== TASK DIRECTIONS ==
Give back the full listing as written. No pictures go with it.

___ INFORMATION SHOWN

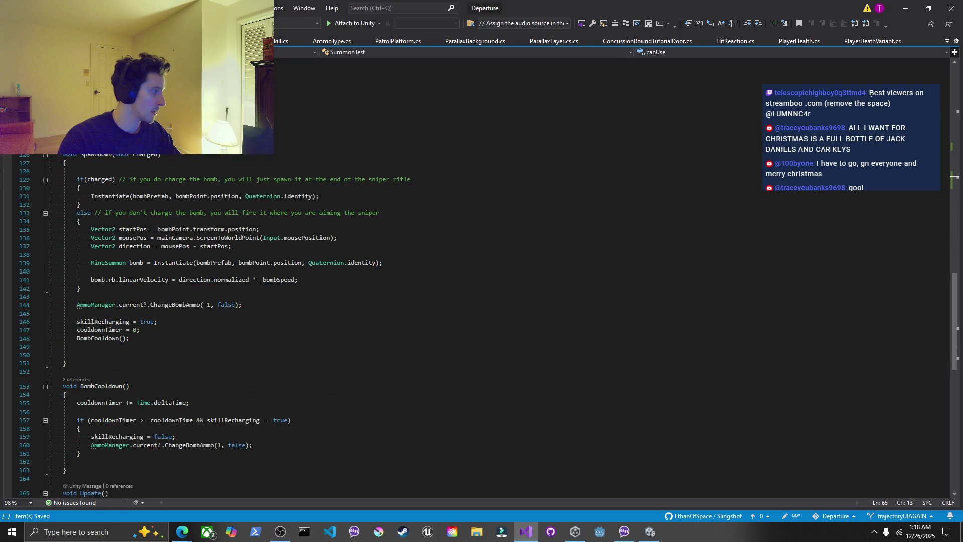
{"action": "left_click", "coordinate": [46, 155]}
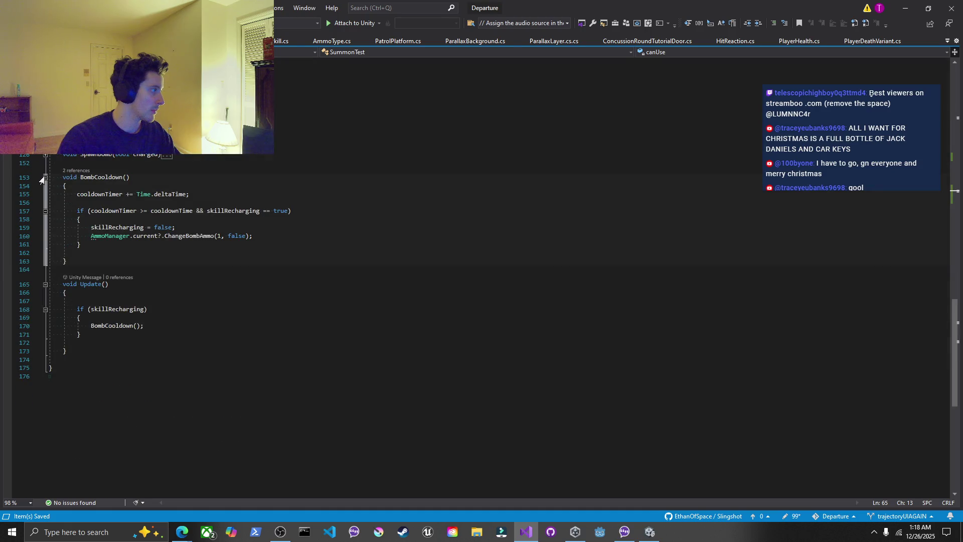
{"action": "left_click", "coordinate": [45, 177]}
{"action": "left_click", "coordinate": [44, 200]}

______

== ANSWER FOR THIS EXERCISE ==
{"action": "left_click", "coordinate": [46, 155]}
{"action": "left_click", "coordinate": [45, 177]}
{"action": "left_click", "coordinate": [44, 200]}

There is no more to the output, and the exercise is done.